Our understanding of the process of aging has advanced dramatically in the last decade as a result of elegant genetic work in model organisms, yeast, nematodes and mice. Although the process of aging has its unique characteristics in different branches of the phylogenic tree, common rules have emerged that could now be translated and tested in humans. One of the first principles is the inverse relationship between calorie intake and longevity in organism from different branches of the phylogenic tree. The molecular pathways mediating this involve the insulin response pathway. The second principle is the discovery of the involvement of a class of NAD dependent histone deacetylases the Sirtuins in longevity. Although these HDACs have non-histone targets as well as histone targets the involvement of an HDAC enzyme, alludes to an epigenetic pathway. Indeed elegant genetic analysis by in yeast has linked Sir2 and chromatin modification at telomeres, Sir 2 opposes replicative aging in yeast by maintaining low H4K16 acetylation at telemore elements. Interestingly the activity of Sir2 is dependent and sensitive metabolite in the cell NAD+, thus connecting this epigenetic process with cellular metabolism. The third principle is that the process of aging involves a systemic deregulation of gene expression suggesting a system wide genome wide rearrangement of control of gene expression. Aging seems to represent itself as a component of the normal trajectory of development from conception to death. Longevity is not just determined by the normal process of aging but it is mainly delineated by susceptibility to common adult onset disease such as cardiovascular, metabolic, cancer and mental and cognitive decline.
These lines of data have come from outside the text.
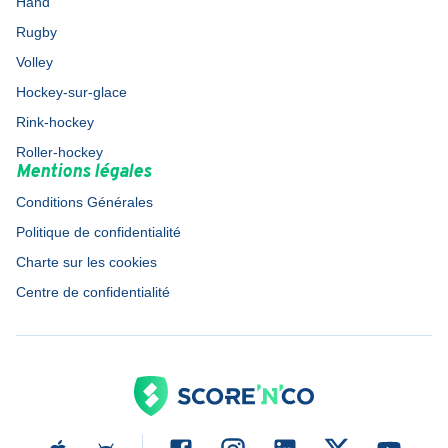
Hand
Rugby
Volley
Hockey-sur-glace
Rink-hockey
Roller-hockey
Mentions légales
Conditions Générales
Politique de confidentialité
Charte sur les cookies
Centre de confidentialité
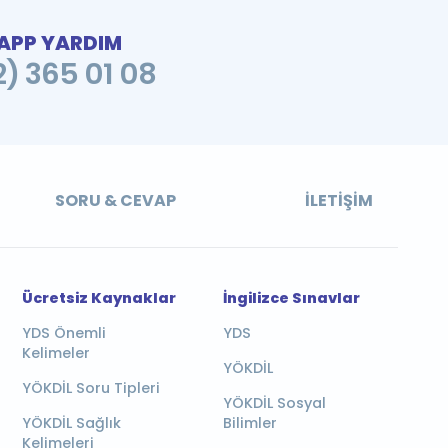
PP YARDIM
2) 365 01 08
SORU & CEVAP
İLETIŞIM
Ücretsiz Kaynaklar
İngilizce Sınavlar
YDS Önemli
YDS
Kelimeler
YÖKDİL
YÖKDİL Soru Tipleri
YÖKDİL Sosyal
YÖKDİL Sağlık
Bilimler
Kelimeleri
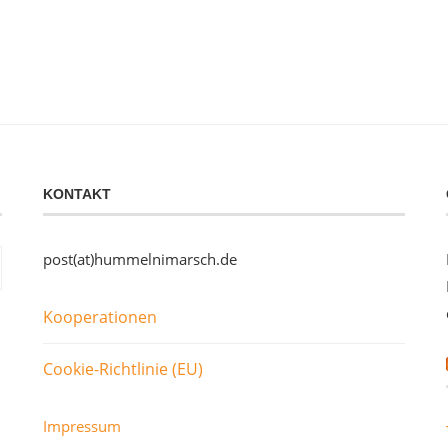
KONTAKT
post(at)hummelnimarsch.de
Kooperationen
Cookie-Richtlinie (EU)
Impressum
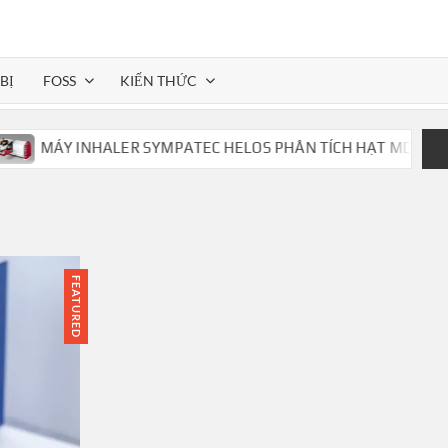
BỊ
FOSS
KIẾN THỨC
MÁY INHALER SYMPATEC HELOS PHÂN TÍCH HẠT MDI,DPI,..
FEATURED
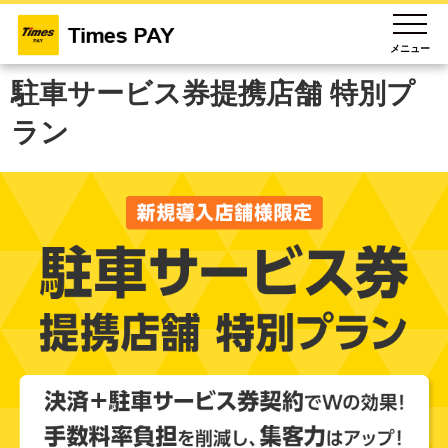
メニュー
駐車サービス券提携店舗 特別プ
ラン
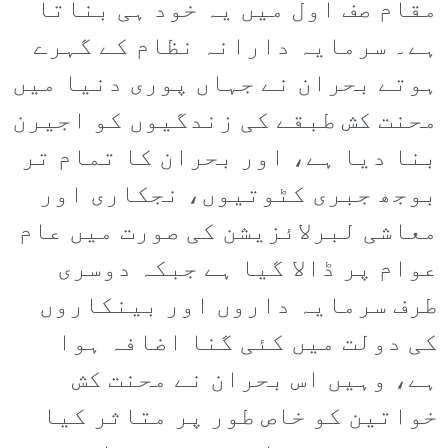
مقام صف اول میں یہ خود ہی بناتا
ہے۔ سرمایہ دارانہ نظام کے گہرے
ہوتے بحران نے جہاں پوری دنیا میں
محنت کش طبقے کی زندگیوں کو اجیرن
بنا دیا ہے، اور بحران کا تمام تر
بوجھ جبری کٹوتیوں، نجکاری اور
معاشی لبرلائزیشن کی صورت میں عام
عوام پر ڈالا گیا ہے جبکہ دوسری
طرف سرمایہ داروں اور بینکاروں
کی دولت میں کئی گنا اضافہ ہوا
ہے، وہیں اس بحران نے محنت کش
خواتین کو خاص طور پر متاثر کیا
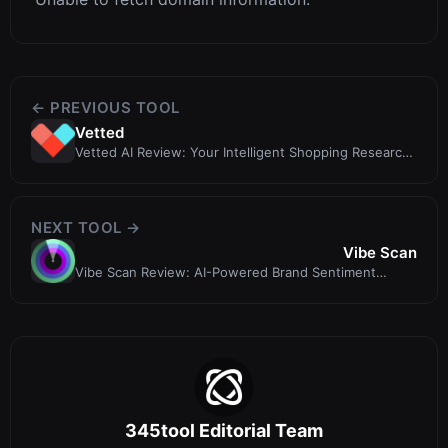
← PREVIOUS TOOL
Vetted
Vetted AI Review: Your Intelligent Shopping Research
Agent for Best Products & P...
NEXT TOOL →
Vibe Scan
Vibe Scan Review: AI-Powered Brand Sentiment
Analysis Tool
345tool Editorial Team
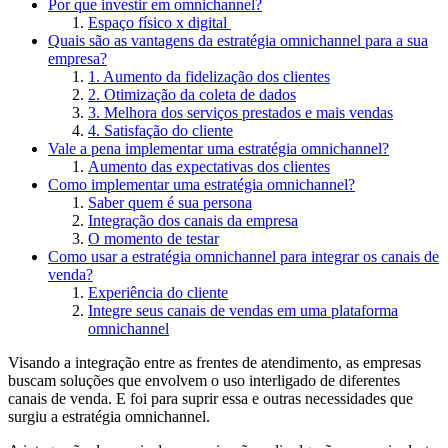
Por que investir em omnichannel?
Espaço físico x digital
Quais são as vantagens da estratégia omnichannel para a sua
empresa?
1. Aumento da fidelização dos clientes
2. Otimização da coleta de dados
3. Melhora dos serviços prestados e mais vendas
4. Satisfação do cliente
Vale a pena implementar uma estratégia omnichannel?
Aumento das expectativas dos clientes
Como implementar uma estratégia omnichannel?
Saber quem é sua persona
Integração dos canais da empresa
O momento de testar
Como usar a estratégia omnichannel para integrar os canais de
venda?
Experiência do cliente
Integre seus canais de vendas em uma plataforma
omnichannel
Visando a integração entre as frentes de atendimento, as empresas
buscam soluções que envolvem o uso interligado de diferentes
canais de venda. E foi para suprir essa e outras necessidades que
surgiu a estratégia omnichannel.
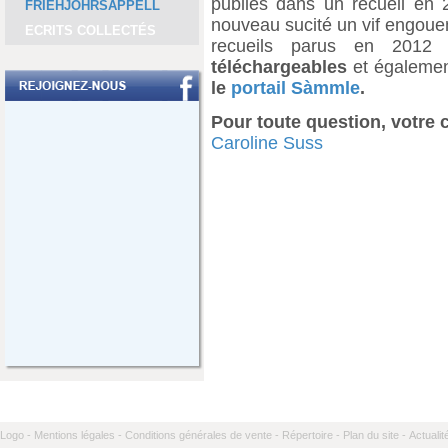
publiés dans un recueil en 
FRIEHJOHRSAPPELL
nouveau sucité un vif engoue
ECRITS COLLECTÉS
recueils parus en 2012 
téléchargeables
et égaleme
le
portail Sàmmle
.
Pour toute question, votre 
Caroline Suss
Logo -
Mentions légales -
Conditions générales de vente -
Répertoire -
Plan du site -
Actualit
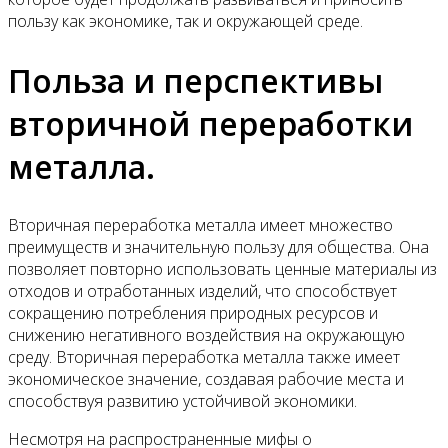
пользу как экономике, так и окружающей среде.
Польза и перспективы
вторичной переработки
металла.
Вторичная переработка металла имеет множество
преимуществ и значительную пользу для общества. Она
позволяет повторно использовать ценные материалы из
отходов и отработанных изделий, что способствует
сокращению потребления природных ресурсов и
снижению негативного воздействия на окружающую
среду. Вторичная переработка металла также имеет
экономическое значение, создавая рабочие места и
способствуя развитию устойчивой экономики.
Несмотря на распространенные мифы о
These diseases involve as well system-wide changes in gene expression that affect critical gene-expression circuitries. Animal work from our lab as well as other laboratories suggests that there is an early developmental origin to late onset disease. Thus, adverse exposures early in life will be memorized and appear as adult onset disease that will affect longevity and shorten the life span. Epidemiological data in humans strongly suggests that poverty early in life as well as metabolic disruptions such as nutritional restriction during gestation as well as poverty during the perinatal period increase vulnerability to adult onset diseases including obesity, cardiovascular disease and autoimmune disease.

The critical question is mechanism: How are these early life experiences memorized in the genome so that they trigger disease during adulthood? Indeed can some be triggered by life experiences in the previous generation(s)?